Bike tire width/pressure nerd out
 

He's presenting this as a kind of myth-busting, but by and large I think conforms to the current conventional wisdom regarding tire width and pressure. Nevertheless, it's interesting.


One interesting thing that I didn't realize is that a fatter tire will feel harder than a skinnier tire at same pressure because the fatter tire will indent less to achieve the same contact area.

GCN Says 15 Compression
 

If you hunt through the GCN videos you'll come upon one from last summer where a Tour De France team mechanic was quoted as saying their teams starting pressure goal was a 15% height compression. In theory on a near weightless bike, the contact patch would be a small dot. So bike and rider weight should set the tire pressure. I'm still not running my CONTINENTAL GRAND PRIX GP 4000 S2 28 MM /700C tires as low a pressure as the 15% test indicates but the lower I go the fast I go. I sweep a weekly ride of twenty with three out and back legs so I've have been using where I meet the leaders as my indicator. The lower pressure the lower the actual rolling resistance as the tire absorbs road vibrations that would normally consume power as the mass of the bike and rider is moved.

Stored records
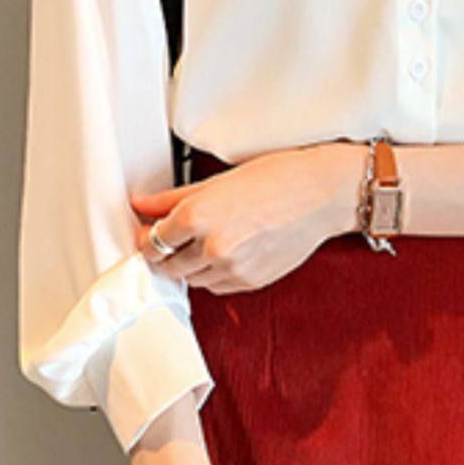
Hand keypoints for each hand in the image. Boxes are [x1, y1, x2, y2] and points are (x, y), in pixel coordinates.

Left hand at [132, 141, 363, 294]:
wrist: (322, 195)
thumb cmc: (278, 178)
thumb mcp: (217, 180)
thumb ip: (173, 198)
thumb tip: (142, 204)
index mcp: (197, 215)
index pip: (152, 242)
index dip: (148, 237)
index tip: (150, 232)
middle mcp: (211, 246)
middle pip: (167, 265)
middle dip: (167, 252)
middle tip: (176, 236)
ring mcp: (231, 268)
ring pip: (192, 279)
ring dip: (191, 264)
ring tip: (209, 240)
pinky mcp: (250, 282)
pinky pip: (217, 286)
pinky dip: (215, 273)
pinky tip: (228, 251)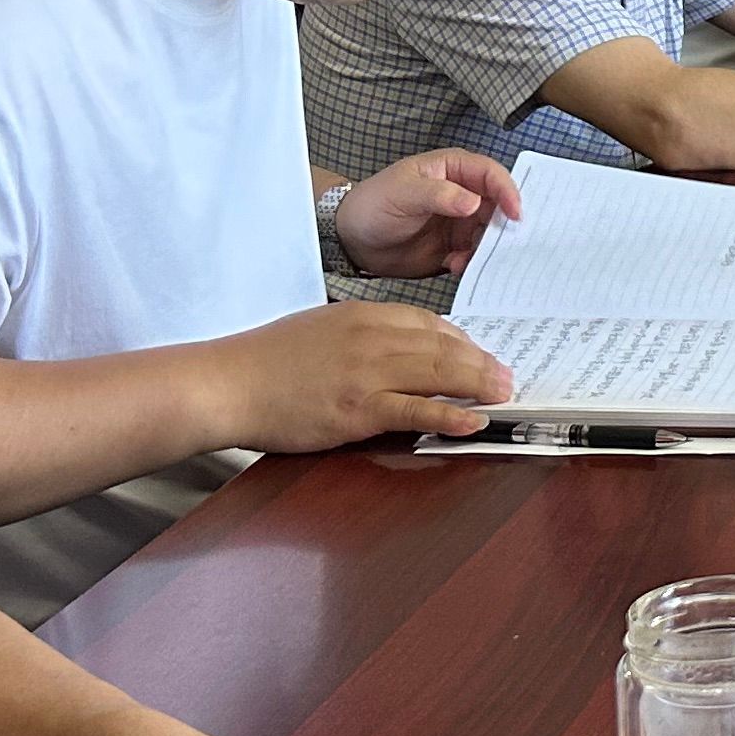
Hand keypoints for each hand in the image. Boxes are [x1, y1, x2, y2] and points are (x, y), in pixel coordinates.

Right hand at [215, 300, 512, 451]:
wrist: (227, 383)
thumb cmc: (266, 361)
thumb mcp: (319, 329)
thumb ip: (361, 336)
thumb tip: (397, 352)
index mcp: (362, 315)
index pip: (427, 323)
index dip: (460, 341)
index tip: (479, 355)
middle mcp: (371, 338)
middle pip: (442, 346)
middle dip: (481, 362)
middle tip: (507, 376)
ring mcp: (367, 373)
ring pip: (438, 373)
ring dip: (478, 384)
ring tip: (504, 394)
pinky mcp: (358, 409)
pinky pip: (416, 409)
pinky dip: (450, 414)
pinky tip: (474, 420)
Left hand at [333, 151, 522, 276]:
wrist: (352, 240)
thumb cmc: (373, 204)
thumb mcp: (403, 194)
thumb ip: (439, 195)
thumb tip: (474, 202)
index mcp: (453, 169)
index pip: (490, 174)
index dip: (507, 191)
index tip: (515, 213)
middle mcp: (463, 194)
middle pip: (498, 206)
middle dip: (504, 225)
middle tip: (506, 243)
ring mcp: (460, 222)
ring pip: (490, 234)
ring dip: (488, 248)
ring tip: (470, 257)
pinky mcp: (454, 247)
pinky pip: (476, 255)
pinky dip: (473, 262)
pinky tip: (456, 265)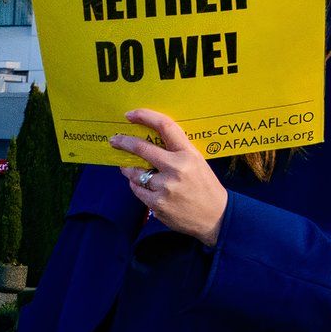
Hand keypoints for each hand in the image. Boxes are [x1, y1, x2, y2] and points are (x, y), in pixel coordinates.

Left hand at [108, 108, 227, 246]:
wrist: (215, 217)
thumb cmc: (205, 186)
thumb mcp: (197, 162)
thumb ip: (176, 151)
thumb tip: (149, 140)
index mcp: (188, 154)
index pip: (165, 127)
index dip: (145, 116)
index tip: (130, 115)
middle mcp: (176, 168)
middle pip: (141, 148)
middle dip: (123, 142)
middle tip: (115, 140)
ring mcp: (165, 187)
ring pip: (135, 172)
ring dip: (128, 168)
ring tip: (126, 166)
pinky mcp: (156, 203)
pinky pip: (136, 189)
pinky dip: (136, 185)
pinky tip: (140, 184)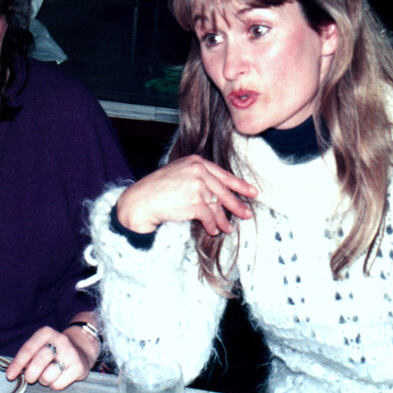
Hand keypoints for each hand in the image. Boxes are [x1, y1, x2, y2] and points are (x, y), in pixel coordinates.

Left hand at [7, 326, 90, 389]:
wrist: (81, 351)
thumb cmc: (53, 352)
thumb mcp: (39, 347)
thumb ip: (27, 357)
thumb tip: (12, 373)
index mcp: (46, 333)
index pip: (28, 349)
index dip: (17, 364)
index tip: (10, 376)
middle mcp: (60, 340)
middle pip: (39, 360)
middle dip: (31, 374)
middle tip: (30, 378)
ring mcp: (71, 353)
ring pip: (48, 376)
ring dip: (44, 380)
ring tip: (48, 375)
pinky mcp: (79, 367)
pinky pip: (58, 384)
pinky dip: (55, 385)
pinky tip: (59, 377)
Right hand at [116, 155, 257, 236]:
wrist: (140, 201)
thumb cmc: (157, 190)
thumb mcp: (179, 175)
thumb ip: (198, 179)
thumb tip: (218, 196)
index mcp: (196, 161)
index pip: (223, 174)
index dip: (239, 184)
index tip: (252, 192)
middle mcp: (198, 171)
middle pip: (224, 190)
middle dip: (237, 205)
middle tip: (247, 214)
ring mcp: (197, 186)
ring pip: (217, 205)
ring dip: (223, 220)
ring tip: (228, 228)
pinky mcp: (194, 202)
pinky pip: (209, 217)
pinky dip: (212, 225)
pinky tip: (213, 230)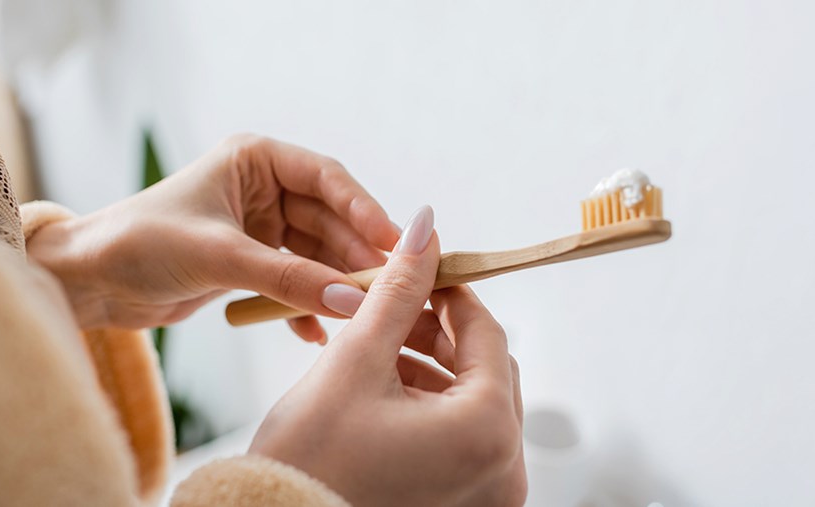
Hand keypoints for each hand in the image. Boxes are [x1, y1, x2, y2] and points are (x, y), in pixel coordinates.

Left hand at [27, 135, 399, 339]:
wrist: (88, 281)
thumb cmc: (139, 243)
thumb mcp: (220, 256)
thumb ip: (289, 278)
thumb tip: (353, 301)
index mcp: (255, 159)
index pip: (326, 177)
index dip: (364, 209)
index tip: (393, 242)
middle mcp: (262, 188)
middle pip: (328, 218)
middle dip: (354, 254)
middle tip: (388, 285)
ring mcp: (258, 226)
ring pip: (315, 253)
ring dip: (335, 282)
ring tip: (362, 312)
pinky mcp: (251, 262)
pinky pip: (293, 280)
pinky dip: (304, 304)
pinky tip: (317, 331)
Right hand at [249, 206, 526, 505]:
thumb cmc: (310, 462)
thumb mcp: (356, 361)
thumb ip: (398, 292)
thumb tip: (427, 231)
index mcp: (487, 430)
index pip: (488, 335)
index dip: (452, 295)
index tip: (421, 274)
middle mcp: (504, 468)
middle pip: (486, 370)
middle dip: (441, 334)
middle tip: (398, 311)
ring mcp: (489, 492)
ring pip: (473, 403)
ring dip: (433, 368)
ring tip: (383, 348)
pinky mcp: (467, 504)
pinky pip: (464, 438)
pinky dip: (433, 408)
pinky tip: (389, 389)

...

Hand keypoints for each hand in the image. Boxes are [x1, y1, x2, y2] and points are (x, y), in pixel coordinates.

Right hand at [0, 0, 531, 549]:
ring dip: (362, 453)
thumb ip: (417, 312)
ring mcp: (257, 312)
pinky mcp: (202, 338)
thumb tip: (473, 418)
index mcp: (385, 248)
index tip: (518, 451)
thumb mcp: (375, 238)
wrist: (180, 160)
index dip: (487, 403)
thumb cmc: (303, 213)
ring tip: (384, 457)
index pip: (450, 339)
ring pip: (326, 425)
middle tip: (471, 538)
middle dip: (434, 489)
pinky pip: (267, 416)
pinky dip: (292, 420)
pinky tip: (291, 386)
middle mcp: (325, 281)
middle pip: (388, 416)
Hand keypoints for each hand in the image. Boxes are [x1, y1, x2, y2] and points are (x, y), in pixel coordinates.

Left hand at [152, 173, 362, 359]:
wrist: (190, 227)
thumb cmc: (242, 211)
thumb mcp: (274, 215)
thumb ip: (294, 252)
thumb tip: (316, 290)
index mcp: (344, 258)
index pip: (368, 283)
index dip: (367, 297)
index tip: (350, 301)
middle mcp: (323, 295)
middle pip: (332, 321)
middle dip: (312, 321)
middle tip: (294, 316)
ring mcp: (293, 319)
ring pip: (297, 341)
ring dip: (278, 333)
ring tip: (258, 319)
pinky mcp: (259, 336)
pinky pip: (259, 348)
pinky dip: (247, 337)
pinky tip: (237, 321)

# [What you need to do]
Resume the forum thread on bike tire width and pressure, carrying it on from its last sentence.

# [Answer to the exercise]
That's an important issue he didn't cover much in the video.

It's the same for sailing, and well understood.
 

When racing sailboats they move everything they can to the center mid point of the boat so it uses less energy going through chop. On a bike the motion is much smaller but motion is wasted energy just the same.
We like crystal smooth water to race on but that comes with no wind. Velodrome track smoothness only comes with going no where, everywhere else there's surface roughness.

maaaaaaan , i don't think any lab test can translate to real world performance , contact patch smontact patch , you will always have a varable that counters the point you are trying to make , it can go on and on , solve two variables , and 3 more pop up .

heavier weaker rider , vs lighter stronger rider , bumpy jagged road vs perfectly smooth wood track , there is no end .

loose watts in the tires make it up int he muscles , loose strength in the muscles , make it up in aero gains, use a tubeless tire on a basic wheel to get a boost , or use a standard clincher on a high end wheel to get a boost , on and on !!!!

I don’t understand the point of this post. Are you trying to say that it is impossible to make a bike/rider faster using... science?

Most changes involve pros and cons. Nothing is “free”. But for a given course, there’s usually an optimal bike setup and an optimal physiology. Part of what makes bike racing fun is that a setup/rider who is really good on one course may be really bad on another.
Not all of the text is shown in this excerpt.